Why is this important? “Employers have no idea what their duties are as plan administrator,” said Ferenczy, who added that they are also frightened of fiduciary liability for plan investments. Consequently, Ferenczy noted, “many people in the benefits industry believe that plans would be administered more efficiently if a professional did the work.”

ERISA Section 3(16) signifies the importance of the plan document in defining the term administrator, Ferenczy noted. It states that the administrator is the person the plan specifically designates for that role. The tax code also says that the plan specifically designates who the plan administrator is.

Enter the third party administrator as a plan administrator. Client employers look to the TPA for professional plan management, better avoidance of disqualifying failures and a better program for their employees. The good news for TPAs: Clients are willing to pay for all that. The flip side: it means that the employer delegates to the TPA the fiduciary responsibility for certain plan management tasks.

But Ferenczy noted that except in extraordinary circumstances, the TPA is not in a position to handle all the potential responsibilities of a plan administrator. How to address that? “Identify the things you are not in a position to do. Then identify the things you don’t want to do,” she suggested.

Plan sponsors need to be careful as well. “You are always, as a plan sponsor, retaining some responsibility,” Ferenczy cautioned. She observed that when selecting a TPA, among the factors they should consider are the credentials of the TPA and its staff members, the size of the staff and their education level, and whether the TPA is insured.

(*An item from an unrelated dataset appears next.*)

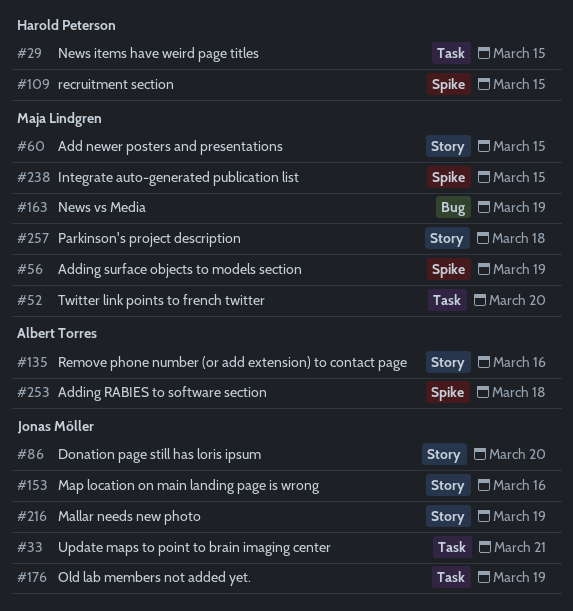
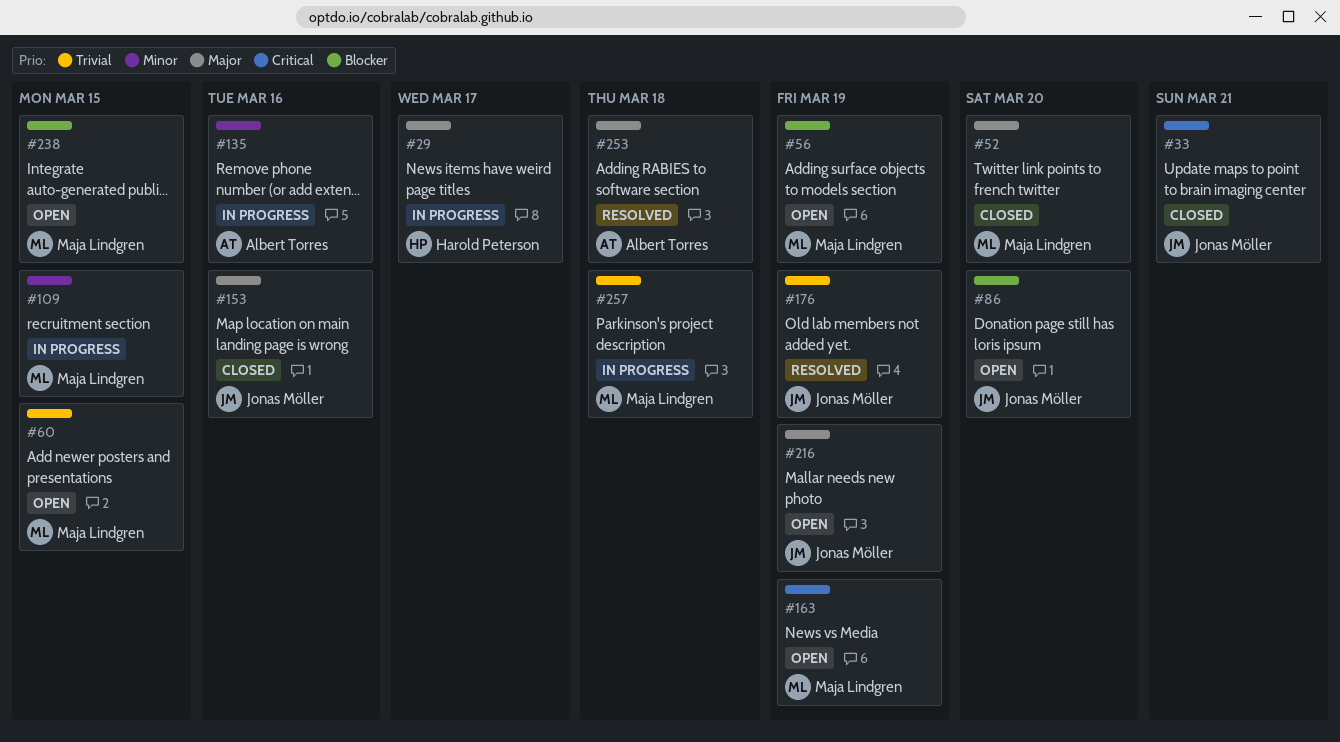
#29, due: Mar 15 -> Mar 17
#109, owner: Harold Peterson -> Maja Lindgren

And they need to define who the plan administrator is, and what that individual does, in writing. “The services agreement is of key importance,” she said.

More caution: Ferenczy warned attendees to watch out for “off the rack” documentation. “I have found that the client generally does not know what the responsibilities are when these are used,” she said. Ferenczy also emphasized the importance of reading contracts. “Many plans do not read contracts,” she observed.

Above all, a 3(16) administrator must remember that he or she is a fiduciary. “You’re in it for the long haul,” she noted. “The absolute first line of defense is you.”